**EXCERPT TO READ**:
Eugene Wigner is one of the famous scientists from Budapest. He and Johnny were school friends and studied together for a time in Zürich. Johnny told me a nice story from those days: Eugene and Johnny wanted to learn to play billiards. They went to a café where billiards were played and asked an expert waiter there if he would give them lessons. The waiter said, “Are you interested in your studies? Are you interested in girls? If you really want to learn billiards, you will have to give up both.” Johnny and Wigner held a short consultation and decided that they could give up one or the other but not both. They did not learn to play billiards.

Von Neumann was primarily a mathematician. Wigner is primarily a physicist, but also half a mathematician and brilliant user of mathematics, a virtuoso of mathematical techniques in physics. I would add here that he recently published an interesting article on the a priori unexpected effectiveness of mathematics in physics. Von Neumann’s book on the foundations of quantum theory had more philosophical and psychological meaning rather than direct applications in theoretical physics. Wigner made many concrete contributions to physics, perhaps nothing quite as overwhelming as Einstein’s ideas of relativity, but many important specific technical achievements and also something rather general — namely, the very fundamental role of group theoretical principles in the physics of quantum theory and the physics of elementary particles.

When von Neumann died, Wigner wrote a beautiful obituary article in which he described the deep despair that came upon Johnny when he knew that he was dying, for it was impossible for him to imagine that he would stop thinking. For Wigner, von Neumann and thinking were synonymous.

**DIRECTIONS**:
a. In the passage about Wigner and von Neumann, in what city did the two friends study together for a time?
b. Using the passage about Wigner and von Neumann, explain why the two friends never learned to play billiards.
c. Write a continuation of the passage about Wigner and von Neumann, starting after its last sentence.

**DATA LINES**:
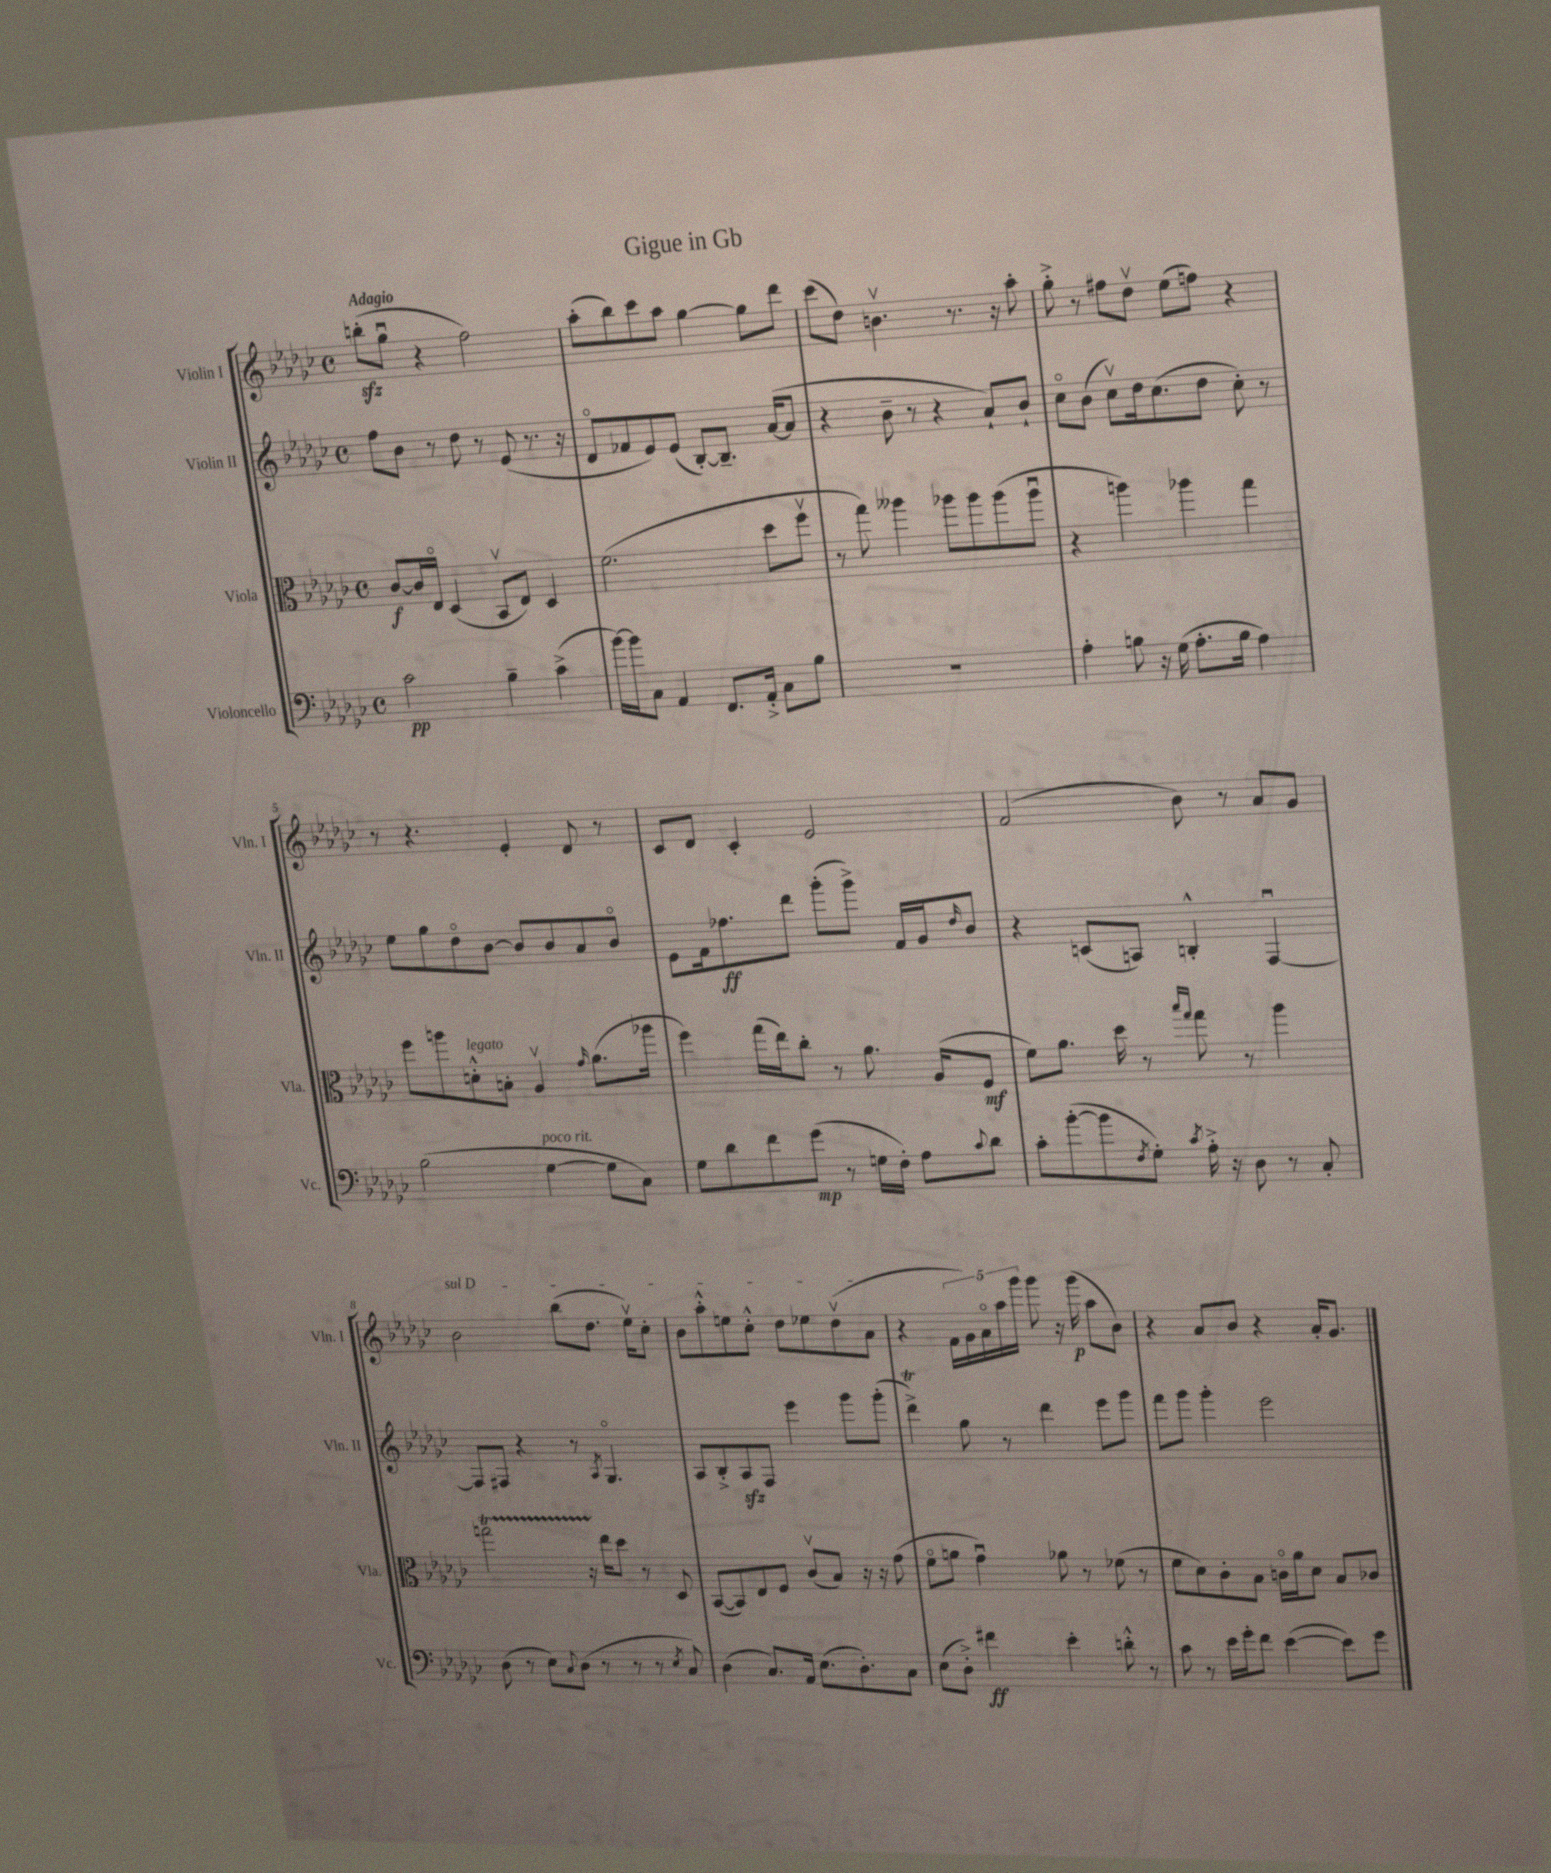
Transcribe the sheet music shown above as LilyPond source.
...
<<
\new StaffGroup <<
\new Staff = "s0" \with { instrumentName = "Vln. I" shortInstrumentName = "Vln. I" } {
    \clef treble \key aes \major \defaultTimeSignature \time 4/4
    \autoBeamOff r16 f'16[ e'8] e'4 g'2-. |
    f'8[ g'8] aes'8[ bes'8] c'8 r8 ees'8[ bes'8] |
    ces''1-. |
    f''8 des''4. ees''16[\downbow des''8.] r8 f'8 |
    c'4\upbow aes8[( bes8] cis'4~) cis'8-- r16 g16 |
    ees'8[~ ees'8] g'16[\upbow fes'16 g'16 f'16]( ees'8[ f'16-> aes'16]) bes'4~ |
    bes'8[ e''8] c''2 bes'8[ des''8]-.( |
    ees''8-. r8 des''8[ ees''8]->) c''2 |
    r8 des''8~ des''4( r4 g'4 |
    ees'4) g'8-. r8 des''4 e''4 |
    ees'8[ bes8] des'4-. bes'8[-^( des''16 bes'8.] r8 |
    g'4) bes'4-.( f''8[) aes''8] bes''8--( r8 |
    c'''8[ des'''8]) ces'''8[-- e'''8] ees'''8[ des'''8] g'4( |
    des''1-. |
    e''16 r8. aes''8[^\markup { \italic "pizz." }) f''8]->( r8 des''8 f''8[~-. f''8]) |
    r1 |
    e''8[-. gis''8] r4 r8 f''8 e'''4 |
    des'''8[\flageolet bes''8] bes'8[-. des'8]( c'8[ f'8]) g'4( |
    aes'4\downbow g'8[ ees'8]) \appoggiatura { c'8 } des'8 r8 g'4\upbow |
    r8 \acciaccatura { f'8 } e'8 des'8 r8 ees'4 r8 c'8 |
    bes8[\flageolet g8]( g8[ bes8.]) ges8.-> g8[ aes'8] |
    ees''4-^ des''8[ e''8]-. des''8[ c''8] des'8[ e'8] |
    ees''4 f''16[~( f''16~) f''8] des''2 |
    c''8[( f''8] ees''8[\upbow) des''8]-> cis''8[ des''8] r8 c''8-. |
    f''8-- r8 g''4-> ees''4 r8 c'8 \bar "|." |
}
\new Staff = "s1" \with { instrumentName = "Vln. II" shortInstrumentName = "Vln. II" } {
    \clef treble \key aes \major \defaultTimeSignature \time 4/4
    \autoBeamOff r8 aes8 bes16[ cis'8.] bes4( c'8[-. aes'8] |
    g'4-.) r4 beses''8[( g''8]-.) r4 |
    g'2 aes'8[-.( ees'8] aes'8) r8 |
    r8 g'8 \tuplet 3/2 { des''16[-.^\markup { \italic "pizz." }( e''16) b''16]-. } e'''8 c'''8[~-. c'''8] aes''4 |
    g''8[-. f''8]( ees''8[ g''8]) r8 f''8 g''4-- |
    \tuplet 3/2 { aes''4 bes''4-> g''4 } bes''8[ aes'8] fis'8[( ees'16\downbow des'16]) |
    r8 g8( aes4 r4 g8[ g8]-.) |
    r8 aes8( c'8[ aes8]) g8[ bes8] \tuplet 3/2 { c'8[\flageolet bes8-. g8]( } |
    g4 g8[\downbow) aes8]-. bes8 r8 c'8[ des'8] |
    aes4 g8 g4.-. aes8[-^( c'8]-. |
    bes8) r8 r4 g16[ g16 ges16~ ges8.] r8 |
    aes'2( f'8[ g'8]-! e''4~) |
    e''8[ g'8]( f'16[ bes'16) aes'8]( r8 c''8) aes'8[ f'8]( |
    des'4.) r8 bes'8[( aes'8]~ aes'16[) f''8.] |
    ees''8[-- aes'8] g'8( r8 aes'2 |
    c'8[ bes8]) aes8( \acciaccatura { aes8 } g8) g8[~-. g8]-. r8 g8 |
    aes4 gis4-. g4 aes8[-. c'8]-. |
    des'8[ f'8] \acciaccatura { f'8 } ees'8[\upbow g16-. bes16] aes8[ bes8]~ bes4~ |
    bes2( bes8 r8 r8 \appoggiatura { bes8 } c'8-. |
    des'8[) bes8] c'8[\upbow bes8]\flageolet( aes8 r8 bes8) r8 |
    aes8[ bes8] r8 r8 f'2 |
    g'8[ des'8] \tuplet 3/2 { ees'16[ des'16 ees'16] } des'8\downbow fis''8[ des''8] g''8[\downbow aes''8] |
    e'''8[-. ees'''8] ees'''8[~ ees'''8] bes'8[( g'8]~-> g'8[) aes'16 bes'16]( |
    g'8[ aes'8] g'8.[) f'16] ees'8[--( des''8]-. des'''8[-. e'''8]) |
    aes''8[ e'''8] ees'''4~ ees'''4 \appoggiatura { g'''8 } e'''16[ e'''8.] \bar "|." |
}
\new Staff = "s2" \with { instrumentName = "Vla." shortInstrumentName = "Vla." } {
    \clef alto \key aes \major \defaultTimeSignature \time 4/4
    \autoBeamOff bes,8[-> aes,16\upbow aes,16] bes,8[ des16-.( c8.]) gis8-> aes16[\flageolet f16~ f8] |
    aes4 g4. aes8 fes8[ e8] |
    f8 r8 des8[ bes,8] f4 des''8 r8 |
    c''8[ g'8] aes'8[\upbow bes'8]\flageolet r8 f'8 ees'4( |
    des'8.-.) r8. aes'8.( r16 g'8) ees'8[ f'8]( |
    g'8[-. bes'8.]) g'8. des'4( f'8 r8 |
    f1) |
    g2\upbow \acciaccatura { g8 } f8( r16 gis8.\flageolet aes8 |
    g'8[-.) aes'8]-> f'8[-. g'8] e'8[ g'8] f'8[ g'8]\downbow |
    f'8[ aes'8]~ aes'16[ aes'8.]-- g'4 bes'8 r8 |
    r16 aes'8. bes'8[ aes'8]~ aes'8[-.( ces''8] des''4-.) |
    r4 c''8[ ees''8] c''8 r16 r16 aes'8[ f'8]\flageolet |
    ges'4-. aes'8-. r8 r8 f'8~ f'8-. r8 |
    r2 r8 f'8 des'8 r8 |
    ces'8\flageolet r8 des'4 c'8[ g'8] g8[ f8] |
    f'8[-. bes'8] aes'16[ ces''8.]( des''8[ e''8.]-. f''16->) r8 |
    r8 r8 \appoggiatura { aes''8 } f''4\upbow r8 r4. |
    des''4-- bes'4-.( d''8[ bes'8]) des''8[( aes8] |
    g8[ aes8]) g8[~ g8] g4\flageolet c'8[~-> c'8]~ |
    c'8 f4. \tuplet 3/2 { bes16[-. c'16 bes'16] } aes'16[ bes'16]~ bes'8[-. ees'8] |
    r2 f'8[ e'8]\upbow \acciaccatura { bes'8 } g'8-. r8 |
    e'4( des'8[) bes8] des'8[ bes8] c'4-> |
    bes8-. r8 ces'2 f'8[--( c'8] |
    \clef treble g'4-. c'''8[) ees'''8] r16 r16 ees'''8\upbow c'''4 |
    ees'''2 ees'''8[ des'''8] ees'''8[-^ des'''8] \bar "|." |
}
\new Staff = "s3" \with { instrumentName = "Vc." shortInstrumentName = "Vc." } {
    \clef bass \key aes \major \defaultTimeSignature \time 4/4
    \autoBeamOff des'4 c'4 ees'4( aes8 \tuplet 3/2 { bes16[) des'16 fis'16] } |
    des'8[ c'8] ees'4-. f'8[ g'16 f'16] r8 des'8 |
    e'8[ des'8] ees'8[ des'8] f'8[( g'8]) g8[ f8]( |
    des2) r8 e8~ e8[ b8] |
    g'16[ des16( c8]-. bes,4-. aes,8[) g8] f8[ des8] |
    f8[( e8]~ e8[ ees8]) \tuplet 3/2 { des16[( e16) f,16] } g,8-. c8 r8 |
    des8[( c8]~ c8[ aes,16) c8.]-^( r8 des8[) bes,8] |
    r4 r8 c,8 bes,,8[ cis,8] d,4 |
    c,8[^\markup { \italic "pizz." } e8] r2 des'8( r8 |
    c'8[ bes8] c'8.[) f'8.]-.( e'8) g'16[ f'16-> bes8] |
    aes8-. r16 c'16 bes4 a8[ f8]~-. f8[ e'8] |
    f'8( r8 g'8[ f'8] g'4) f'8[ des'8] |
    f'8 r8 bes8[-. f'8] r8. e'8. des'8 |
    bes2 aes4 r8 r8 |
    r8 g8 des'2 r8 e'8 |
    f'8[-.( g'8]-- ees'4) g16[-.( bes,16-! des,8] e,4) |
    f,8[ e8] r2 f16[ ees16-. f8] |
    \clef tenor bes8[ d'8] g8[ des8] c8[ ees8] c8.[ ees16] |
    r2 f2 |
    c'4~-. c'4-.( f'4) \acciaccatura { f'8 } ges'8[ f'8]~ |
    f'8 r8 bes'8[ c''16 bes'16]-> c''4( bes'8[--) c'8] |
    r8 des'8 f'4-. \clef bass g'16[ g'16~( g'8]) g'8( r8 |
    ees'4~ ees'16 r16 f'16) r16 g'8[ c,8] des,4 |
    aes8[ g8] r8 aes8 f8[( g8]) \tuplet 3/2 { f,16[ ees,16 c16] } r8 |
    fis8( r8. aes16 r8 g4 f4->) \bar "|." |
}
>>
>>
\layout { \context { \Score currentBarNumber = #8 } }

**ANSWERS PROVIDED**:
a. Zürich.

b. The waiter they asked for lessons told them that to really learn billiards they would have to give up both their studies and girls. After talking it over, they decided they could give up one or the other but not both, so they did not learn.

c.
After this visit to Budapest it was time to prepare my return to Harvard. I had to go to the American consulate in Warsaw each summer I was in Poland to apply for a new visitor’s visa in order to return to the United States. Finally, the consul said to me, “Instead of coming here every summer for a new visa, why don’t you get an immigration visa?” It was lucky that I did, for just a few months later these became almost impossible to obtain.

Twice I made plans to travel across the Atlantic with Johnny. The year his marriage with Marietta broke up, we went to Europe together. I joined him on the Georgic, a small Cunard boat which took a week to cross. Johnny always traveled first class, so I went first class also, although usually I traveled tourist. As always, we discussed a lot of mathematics. We flirted with a young woman named Flatau, whom we found rather attractive. The day after we met her, I asked him: “Have you solved the problem of Flatau?” He liked the play on words. In mathematics there is the famous problem of Plateau: given a curve or a wire in space, the problem is to find a surface such that the wire is its boundary and of minimal surface area. It can be demonstrated with soap bubbles. If you immerse a closed curved wire in a soap solution, you get some nice surfaces spanning them. The man who first formulated and studied this mathematically was Plateau.

In 1939, my three-year appointment at the Society of Fellows was expiring. Unfortunately, it was not renewable because I had passed the upper age limit. Thanks to G. D. Birkhoff, I received an extension of the stay at Harvard in the form of a lectureship in the mathematics department. More permanent prospects were not promising; it seemed there were no vacant assistant professorships. Because of the influx of large numbers of German and Central European scientists, and in spite of Johnny’s efforts on my behalf, things did not look much better in Princeton. Thus, I returned to America with an assured position for only one more year, accompanied this time by my younger brother Adam, who was not quite seventeen. With Adam in my charge, a sense of responsibility came over me. Our mother had died the year before, and the feeling of impending crisis had convinced my father that Adam would be safer in America with me. When he tried to apply for a visa, the American consul in Warsaw seemed to have reservations. It is only when I proved that I was living and teaching in the United States that he agreed to issue him a student visa.

Our father and uncle Szymon accompanied us to Gdynia, a Polish port on the Baltic Sea, to see us off on the Polish liner Batory. This was the last time we were to see either of them.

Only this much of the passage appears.